Official GitHub repository for netCDF-C libraries and utilities.
BSD 3-Clause "New" or "Revised" License
501 stars 262 forks source link

Travis CI Instability #1455

Open WardF opened 5 years ago

WardF commented 5 years ago

We are seeing a lot of temporary (apparently) breakage in TravisCI. This is causing problems managing pull requests; manually restarting failing tests is time consuming, and there's no reason to need to do this in the first place, especially since the failures are seldom reproducible locally.

The issues tend to be centered on remote tests. I posit the issue is either an instability in the Travis infrastructure, instability in the remote test server, or instability in the Docker configuration used for the Travis tests. I'm working on trying to narrow this down, so that we can get the 4.7.1 release out the door and move on with the C++ and Fortran releases.

WardF commented 5 years ago

It's worth noting that the issues don't appear to show up in the Jenkins tests run by @edhartnett, nor do they show up on the private Jenkins install I've set up.

edwardhartnett commented 5 years ago

I use --disable-dap-remote-tests in many of my CI builds on Jenkins.
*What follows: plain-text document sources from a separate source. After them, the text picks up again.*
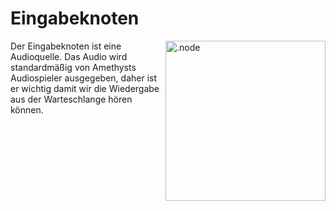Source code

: # Eingabeknoten

<img align="right" style="margin-left: 8px;" src="https://cdn.discordapp.com/attachments/667464431562653706/1052194717208682497/input_node.png" alt=".node" width="256"/>

Der Eingabeknoten ist eine Audioquelle. Das Audio wird standardmäßig von Amethysts Audiospieler ausgegeben, daher ist er wichtig damit wir die Wiedergabe aus der Warteschlange hören können.
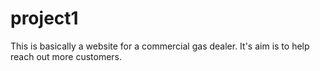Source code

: # project1
This is basically a website for a commercial gas dealer. It's aim is to help reach out more customers.
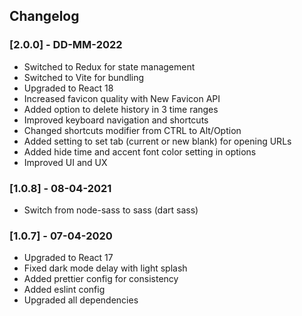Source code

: ## Changelog

### [2.0.0] - DD-MM-2022
- Switched to Redux for state management
- Switched to Vite for bundling
- Upgraded to React 18
- Increased favicon quality with New Favicon API
- Added option to delete history in 3 time ranges
- Improved keyboard navigation and shortcuts
- Changed shortcuts modifier from CTRL to Alt/Option
- Added setting to set tab (current or new blank) for opening URLs
- Added hide time and accent font color setting in options
- Improved UI and UX

### [1.0.8] - 08-04-2021
- Switch from node-sass to sass (dart sass)

### [1.0.7] - 07-04-2020

- Upgraded to React 17
- Fixed dark mode delay with light splash
- Added prettier config for consistency
- Added eslint config
- Upgraded all dependencies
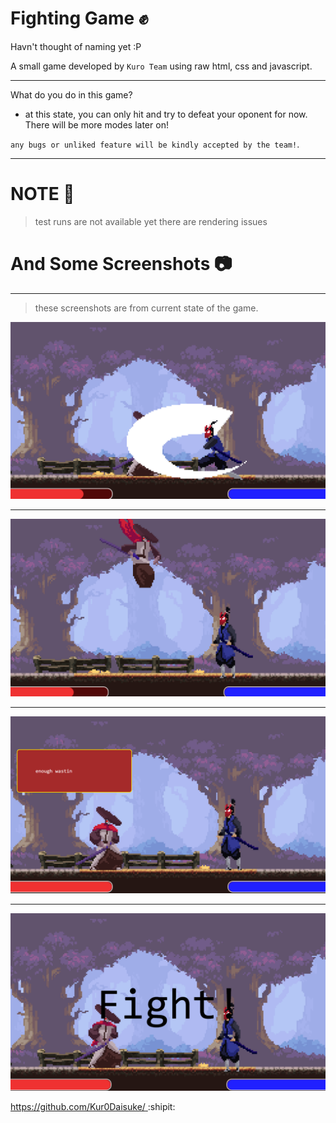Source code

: # Fighting Game :fist:
Havn't thought of naming yet :P

A small game developed by `Kuro Team` using raw html, css and javascript.

<hr>

What do you do in this game?
- at this state, you can only hit and try to defeat your oponent for now. There will be more modes later on!

`any bugs or unliked feature will be kindly accepted by the team!`.

<hr>

# NOTE :book:

> test runs are not available yet
  there are rendering issues

# And Some Screenshots :camera:

<hr>

> these screenshots are from current state of the game.

<img src="/img/screenshots/Screenshot (5).png"></img>

<hr>

<img src="/img/screenshots/Screenshot (6).png"></img>

<hr>

<img src="/img/screenshots/Screenshot (12).png"></img>

<hr>

<img src="/img/screenshots/Screenshot (13).png"></img>

[ https://github.com/Kur0Daisuke/ ]( @Kur0Daisuke ) :shipit:

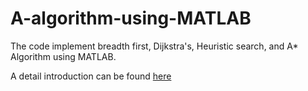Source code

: # A-algorithm-using-MATLAB
The code implement breadth first, Dijkstra's, Heuristic search, and A* Algorithm using MATLAB.

A detail introduction can be found [here](https://juuhuu.github.io/post/astar/)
If I have more than a few jobs trying to run DAP tests at the same time, I frequently get a timeout on tst_remote.sh.

So perhaps try that on a bunch of the travis test cases, and let only one of them actually to DAP remote tests. If that fixes it, you can expand it to 2 or 3.

(Or is there a way to lengthen the timeout of the tests in tst_remote.sh? Or is it just one test in tst_remote,sh, which is getting a particularly big chunk of data?)
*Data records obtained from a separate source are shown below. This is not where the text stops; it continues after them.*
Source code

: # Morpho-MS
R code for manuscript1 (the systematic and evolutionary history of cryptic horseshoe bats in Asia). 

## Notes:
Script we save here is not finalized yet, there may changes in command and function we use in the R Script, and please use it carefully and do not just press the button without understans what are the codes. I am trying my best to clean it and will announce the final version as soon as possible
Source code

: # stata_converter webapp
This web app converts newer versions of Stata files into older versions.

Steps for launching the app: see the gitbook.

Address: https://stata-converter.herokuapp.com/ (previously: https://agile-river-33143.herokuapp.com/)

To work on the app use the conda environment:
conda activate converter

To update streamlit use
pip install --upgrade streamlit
DennisHeimbigner commented 5 years ago

You can increase the timeout by creating a file called .dodsrc using e.g. cat >.dodsrc <<EOF HTTP.TIMEOUT=dddd EOF where dddd is the timeout in seconds.
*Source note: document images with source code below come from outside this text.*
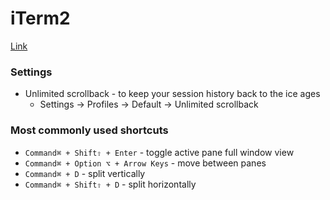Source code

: # iTerm2

[Link](https://www.iterm2.com/)

### Settings
- Unlimited scrollback - to keep your session history back to the ice ages
  - Settings -> Profiles -> Default -> Unlimited scrollback
  
### Most commonly used shortcuts
- `Command⌘ + Shift⇧ + Enter` - toggle active pane full window view
- `Command⌘ + Option ⌥ + Arrow Keys` - move between panes
- `Command⌘ + D` - split vertically
- `Command⌘ + Shift⇧ + D` - split horizontally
WardF commented 5 years ago

If the issue turns out to be a timeout, that would make sense to address it as described, although we are only running a small number of concurrent tests. I'll be really dismayed if 4 people running 'make check' at once is enough to cause problems with our test servers.

WardF commented 5 years ago

Thanks @DennisHeimbigner. It occured to me "Hey, actually, I thought I disabled DAP testing in travis" so now I'm reviewing how the test scripts parse the options passed to Docker at test time.